In both of the Gospels of Saints Matthew and Mark, Jesus refers to St. Peter as “Satan”. Christ could have easily said to St. Peter to just knock it off… but instead, He referred to St. Peter as the epitome of evil. Pretty darn harsh if you ask me. Insulting, even?
In The Gospels of Saints Matthew, Mark and Luke, we have Jesus saying “And whosoever will not receive you, when ye go out of that city, shake off even the dust of your feet, for a testimony against them.”
Keep in context the Jewish (and Middle Eastern) outlook when referring to someone being on the same level as your feet. And if placing the unbeliever at the same level as your feet wasn’t harsh enough, Jesus goes one step further with the exhortation to “shake the DUST of where they live off your feet.”
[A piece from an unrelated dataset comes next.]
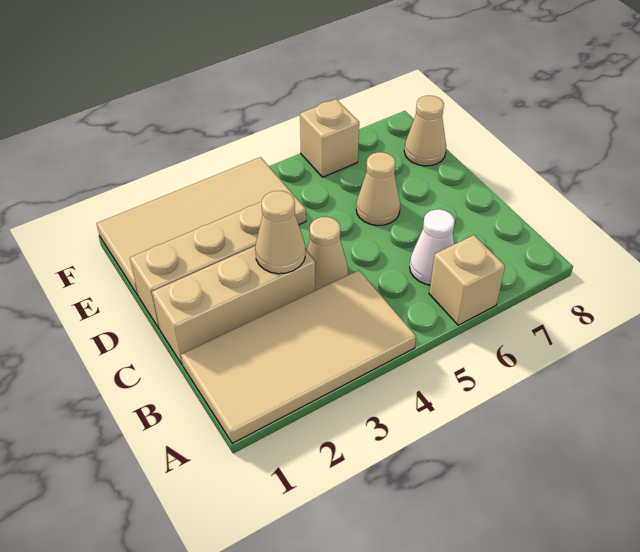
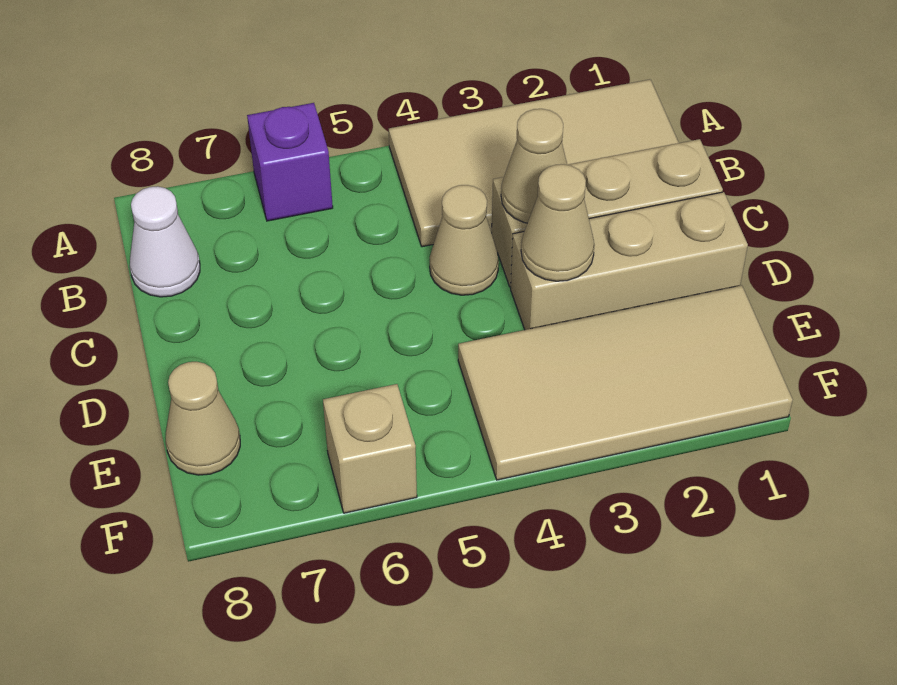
tan brick A6 level 1 -> purple brick A6 level 1
white cone B6 level 1 -> white cone B8 level 1
tan cone D6 level 1 -> tan cone D3 level 2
Mt 7: 6 – “…neither cast ye your pearls before swine”. Again, remember what the Jewish attitude was (and still is) towards pigs. Describing someone who willingly disregards the truth about Jesus as a pig? I believe that would qualify as an insult to the Nth degree.
No doubt, to get someone’s attention ASAP, Jesus wouldn’t hesitate to give a good, solid verbal punch in the nose every now and then.
The unforgivable sin …
Don’t buy into the lie of no matter what you do, all is forgiven.
Mt 12: 31-32 – “Therefore I say to you: Every sin and blasphemy shall be forgiven men, but the blasphemy of the Spirit shall not be forgiven. And whosoever shall speak a word against the Son of man, it shall be forgiven him: but he that shall speak against the Holy Ghost, it shall not be forgiven him, neither in this world, nor in the world to come.”
Something else to consider – Jesus never forgave carte blanche. Those who knowingly, willingly, and intelligently sinned were only forgiven after they admitted their fault and sought forgiveness.
The Hands-On Messiah …
Forget about the myth of Christ not believing in actual, physical, painful punishment. I’m quite sure we all are familiar with how Jesus cleared the temple.
Don’t forget about those that harm children. Something about a rope, millstone and the ocean.
Certain folks sure do have a lot of esplainin’ to do.